Setting Method MaxSkew↓ (In-domain) NDKL↓ (In-domain) IN1K Top1↑ Flickr TR↑ ABLE↑
Gender Original CLIP 0.218 0.088 68.31 96.4 73.87
Gender CLIP-clip 0.103 0.026 68.00 95.4 77.55
Gender Biased-prompts 0.161 0.048 65.07 94.3 73.78
Gender Ours 0.080 0.025 68.05 96.6 78.35
Age Original CLIP 0.657 0.433 68.31 96.4 58.94
Age Ours 0.608 0.294 68.34 96.0 60.61

Ablation Study (ViT-B/16, Gender, FairFace)

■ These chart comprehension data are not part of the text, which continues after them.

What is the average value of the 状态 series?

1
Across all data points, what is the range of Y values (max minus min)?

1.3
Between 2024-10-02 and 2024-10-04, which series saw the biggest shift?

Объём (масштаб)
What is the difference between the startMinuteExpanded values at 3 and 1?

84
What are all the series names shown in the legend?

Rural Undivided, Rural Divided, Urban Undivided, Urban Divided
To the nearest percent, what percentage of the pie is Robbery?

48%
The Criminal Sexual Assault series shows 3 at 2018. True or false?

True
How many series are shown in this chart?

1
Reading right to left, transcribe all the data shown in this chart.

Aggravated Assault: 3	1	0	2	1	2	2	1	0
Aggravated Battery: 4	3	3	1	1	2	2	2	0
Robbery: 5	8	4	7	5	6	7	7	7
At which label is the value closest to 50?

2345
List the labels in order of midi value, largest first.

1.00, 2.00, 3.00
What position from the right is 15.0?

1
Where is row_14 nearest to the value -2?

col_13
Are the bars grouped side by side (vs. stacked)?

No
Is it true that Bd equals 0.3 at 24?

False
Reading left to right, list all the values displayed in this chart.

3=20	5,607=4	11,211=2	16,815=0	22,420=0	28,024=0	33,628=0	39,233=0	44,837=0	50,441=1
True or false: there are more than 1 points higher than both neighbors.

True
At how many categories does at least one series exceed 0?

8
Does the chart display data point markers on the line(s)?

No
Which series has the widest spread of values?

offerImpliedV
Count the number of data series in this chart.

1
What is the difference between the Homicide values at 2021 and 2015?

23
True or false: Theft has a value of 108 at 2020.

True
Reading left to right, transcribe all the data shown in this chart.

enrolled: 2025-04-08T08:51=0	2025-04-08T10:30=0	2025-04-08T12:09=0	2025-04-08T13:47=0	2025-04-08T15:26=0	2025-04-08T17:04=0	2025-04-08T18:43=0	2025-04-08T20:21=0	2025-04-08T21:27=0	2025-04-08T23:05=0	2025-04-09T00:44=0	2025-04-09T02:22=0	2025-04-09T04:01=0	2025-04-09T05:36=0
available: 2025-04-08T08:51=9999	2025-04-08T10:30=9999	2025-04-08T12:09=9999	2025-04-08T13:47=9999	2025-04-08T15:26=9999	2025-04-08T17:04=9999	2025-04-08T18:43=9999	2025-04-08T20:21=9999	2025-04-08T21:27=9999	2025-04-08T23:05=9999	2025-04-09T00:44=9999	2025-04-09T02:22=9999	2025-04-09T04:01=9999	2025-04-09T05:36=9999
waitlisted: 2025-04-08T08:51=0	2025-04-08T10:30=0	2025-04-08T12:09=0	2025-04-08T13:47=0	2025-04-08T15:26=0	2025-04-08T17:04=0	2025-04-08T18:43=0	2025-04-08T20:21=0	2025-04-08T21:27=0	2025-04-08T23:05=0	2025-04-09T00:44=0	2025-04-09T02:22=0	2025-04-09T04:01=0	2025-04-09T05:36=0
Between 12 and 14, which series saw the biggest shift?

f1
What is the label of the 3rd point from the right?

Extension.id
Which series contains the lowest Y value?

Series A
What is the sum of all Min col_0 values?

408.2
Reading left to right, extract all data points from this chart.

Configuration MaxSkew↓ NDKL↓ IN1K Top1↑ ABLE↑ Description
Ours (complete) 0.080 0.025 68.05 78.35 Complete method
w/o \(\mathcal{L}_{cd}\) 0.167 0.056 68.28 75.58 Removing counterfactual loss, bias increases
w/o \(\mathcal{L}_{ba}\) 0.095 0.033 67.84 77.71 Removing alignment loss, performance drops slightly

Key Findings

  • Both losses are indispensable: \(\mathcal{L}_{cd}\) contributes more to reducing bias, while \(\mathcal{L}_{ba}\) is more critical for maintaining V-L alignment.
  • The method is consistently effective across four ViT backbones (B/16, B/32, L/14, H/14).
  • Strong out-of-domain generalization: trained on FairFace, the method successfully removes biases on UTKFace and FACET.
  • Multiple types of biases (gender + age + race) can be removed simultaneously, making it more suitable for practical deployment.

Highlights & Insights

  • Insightful problem discovery: It proves that bias distributions differ between the two modalities in V-L models, directly explaining why existing methods fail.
  • Clever design of the ABLE metric: It uses the harmonic mean to comprehensively evaluate both the degree of debiasing and downstream performance, resolving the previous limitation of evaluating only one aspect.
  • Simple and efficient method: It only requires training a lightweight BA module while CLIP remains completely frozen, allowing plug-and-play capability.

Limitations & Future Work

  • Reliance on attribute-labeled face datasets (such as FairFace/UTKFace) for training.
  • Inability to construct counterfactual samples on the image side (due to insufficient generative model quality), restricting the approach to a unidirectional image debiasing loss.
  • Evaluation is limited to retrieval and classification tasks; its impact on generative tasks like text-to-image synthesis has not been verified.
  • The types of biases addressed are limited by the annotation categories in the training data.
  • Complementary to CLIP-clip (based on mutual information dimension cropping) and Biased-prompts (based on projection matrices).
  • The distribution alignment idea borrows the momentum queue mechanism from MoCo, adapting it to bias alignment scenarios.
  • The counterfactual debiasing concept can be extended to other V-L models (e.g., the BLIP family).

Rating

  • Novelty: ⭐⭐⭐⭐ The problem analysis is deep, and the dual-modal bias alignment concept is novel, though the basic framework (alignment + debiasing) is relatively straightforward.
  • Experimental Thoroughness: ⭐⭐⭐⭐⭐ Comprehensive assessments across four backbones, three bias types, in-domain and out-of-domain evaluations, and complete ablation studies are conducted.
  • Writing Quality: ⭐⭐⭐⭐ The logic is clear, with a tight link between the problem analysis and method design.
  • Value: ⭐⭐⭐⭐ Provides a fresh analytical perspective and practical methodology for the study of fairness in V-L models.